Licensing activity for the past twelve months has been extremely
positive, with the finalisation of the AVX license and the
broadening of the Murata agreement. CAP-XX licensed its patents to
AVX on a non-exclusive basis for a range of prismatic and
cylindrical sizes of supercapacitors. Under the terms of the
licence, CAP-XX will receive annual licence fees, plus quarterly
guaranteed minimum royalty payments, over a three-year period
denominated in Sterling, reflecting the fact that CAP-XX is quoted
on AIM. Thereafter, CAP-XX will receive a 5% royalty for the life
of the patents, with the royalty being based on the volume of sales
of supercapacitors sold by AVX covered by CAP-XX patents. The
initial licence fee of GBP1 million, which has been booked as
revenue in the FY16 financial year, was paid by AVX in early July
16, with the first royalties under this licence already having been
received. For the Company, the AVX licence deal is very
significant. Not only does it provide further validation of the
strength of the CAP-XX intellectual property but it also validates
our belief that the Company can successfully monetise the value of
this intellectual property in ways other than through direct
product sales. In addition, this agreement opens up new income
streams and sales markets for CAP-XX and new possibilities for
ongoing collaboration.
In April 2016, Murata and CAP-XX reached agreement to broaden
the existing licence agreement to include battery markets and
additional supercapacitor sizes. Following this agreement, Murata
announced in late June 16 that it was launching a range of lithium
ion batteries. Murata has confirmed that mass production of the new
device commenced in June 2016 and that it plans to expand its
product line-up to meet future demand for large capacity devices.
Royalty payments from Murata continue to grow with total royalties
for the year ended June 16 totalling A$238K. This is the second
successive year that Murata's royalties have doubled from the
previous year (2015: A$108K). The Board remains confident that the
cash flow from Murata's royalty stream will continue to grow.
Total sales revenue for the year to 30 June 16 increased by
A$0.6 million to AUD$5.0 million compared to A$4.4 million in 2015.
The CAP-XX sales revenue has also seen a significant shift in mix.
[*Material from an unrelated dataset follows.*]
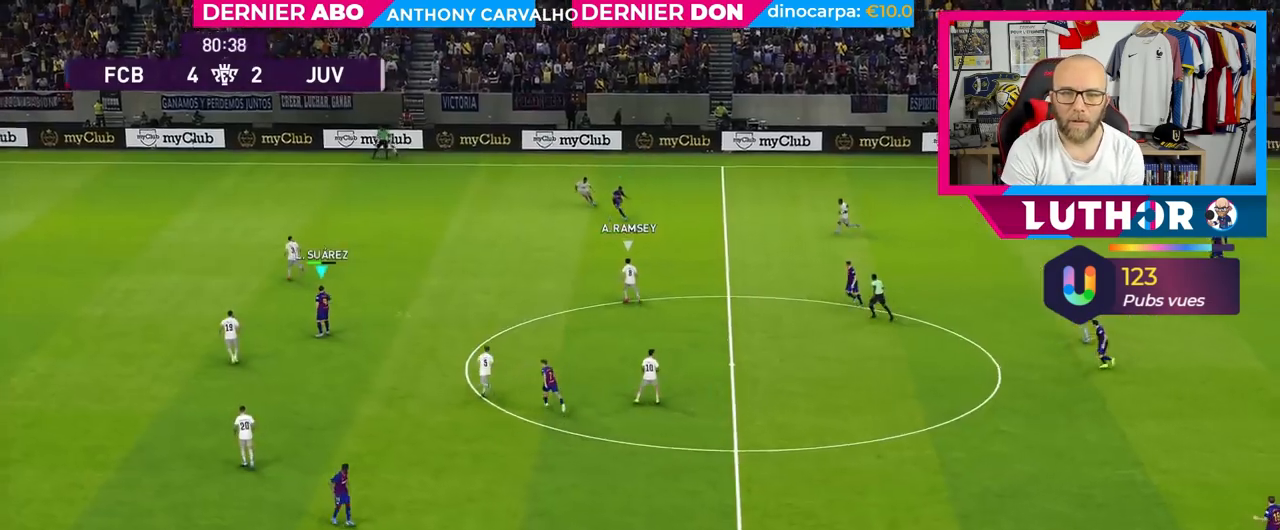
{"buttons": [], "left_stick": "center", "right_stick": "center", "events": []}
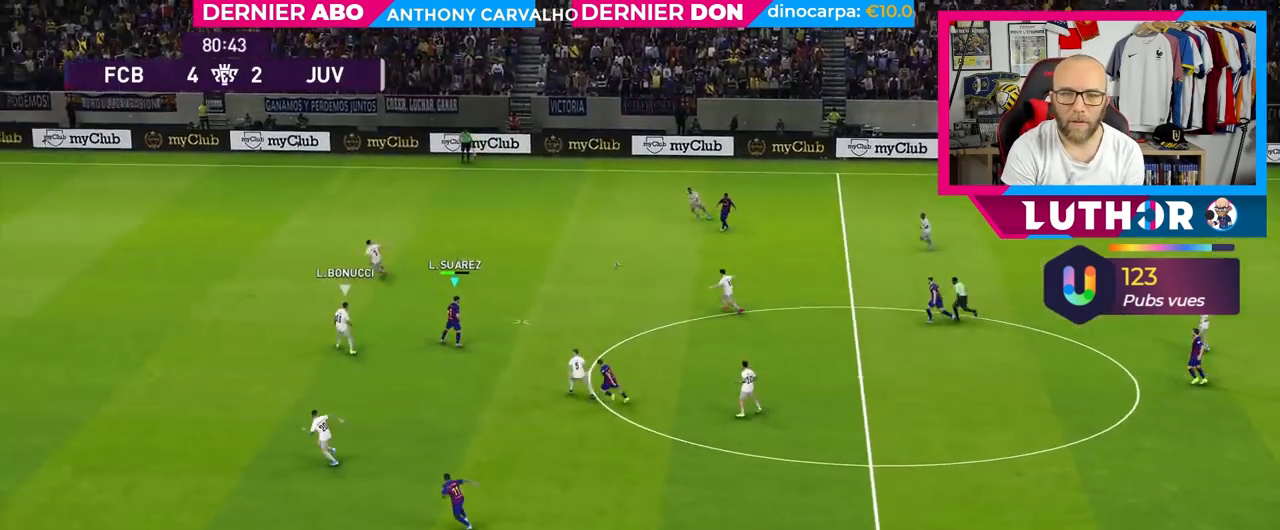
{"buttons": [], "left_stick": "down-left", "right_stick": "center", "events": [[217, "left_stick", "down-left"], [300, "TRIANGLE", "down"], [367, "TRIANGLE", "up"]]}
While sales from licencing and royalties have increased, sales of
the traditional small supercapacitors have declined over the last
twelve months as many of CAP-XX's customers have experienced
difficult market conditions and looked to reshape their own
businesses. Some of the Company's traditionally strong markets such
as Point of Sale (POS) and handheld terminals are in a state of
transition, just as new market opportunities for CAP-XX like smart
credit cards, security cards, energy harvesting and wearables take
off. Overall, the Board remains pleased with the number of large
volume opportunities that are currently being pursued by the CAP-XX
sales team. The majority of these opportunities are in the Internet
of Things (IoT) market and may require even thinner ultrathin
supercapacitors at 0.4mm compared to our current 0.6mm Thinline
products. A 0.4 mm product is under development. The Company is
focussed on accelerating the adoption of its products into these
key target markets.
Total operational expenditure has increased on a year-on-year
basis. The Board has made a conscious decision to invest resources
in R&D, product development and manufacturing to lower the
Group's manufacturing costs and to develop products with higher
gross margins. The majority of the additional expense incurred was
eligible research and development expenditure and will be subject
to a 45% subsidy from the Australian Federal Government, with the
total tax claim for the year to June 2016 increasing to A$1,537K
(2015: A$1,127K). The Company also took advantage of an offer for a
A$1m line of credit facility to fund any delay in the payment of
this tax claim. This facility is expected to be repaid in full in
October 2016. In the financial year ended June 2016, CAP-XX also
incurred "one-off" expenses associated with the AVX and Murata
licensing agreements plus costs associated with the re-negotiation
of the Lane Cove lease. Due to the timing of these new
arrangements, the full financial benefit was not realised in the
year to 30 June 2016 but will be in the current and future
financial years.
The operating result for the year to June 2016 was a loss of
A$1.13million (2015: loss of A$1.9 million). The result for the
year to June 2016 also includes a one-off catch up in employee
share options expense, due to timing and vesting conditions with
additional expense being recognised in the early years after the
grant of the options, rather than on a straight line basis.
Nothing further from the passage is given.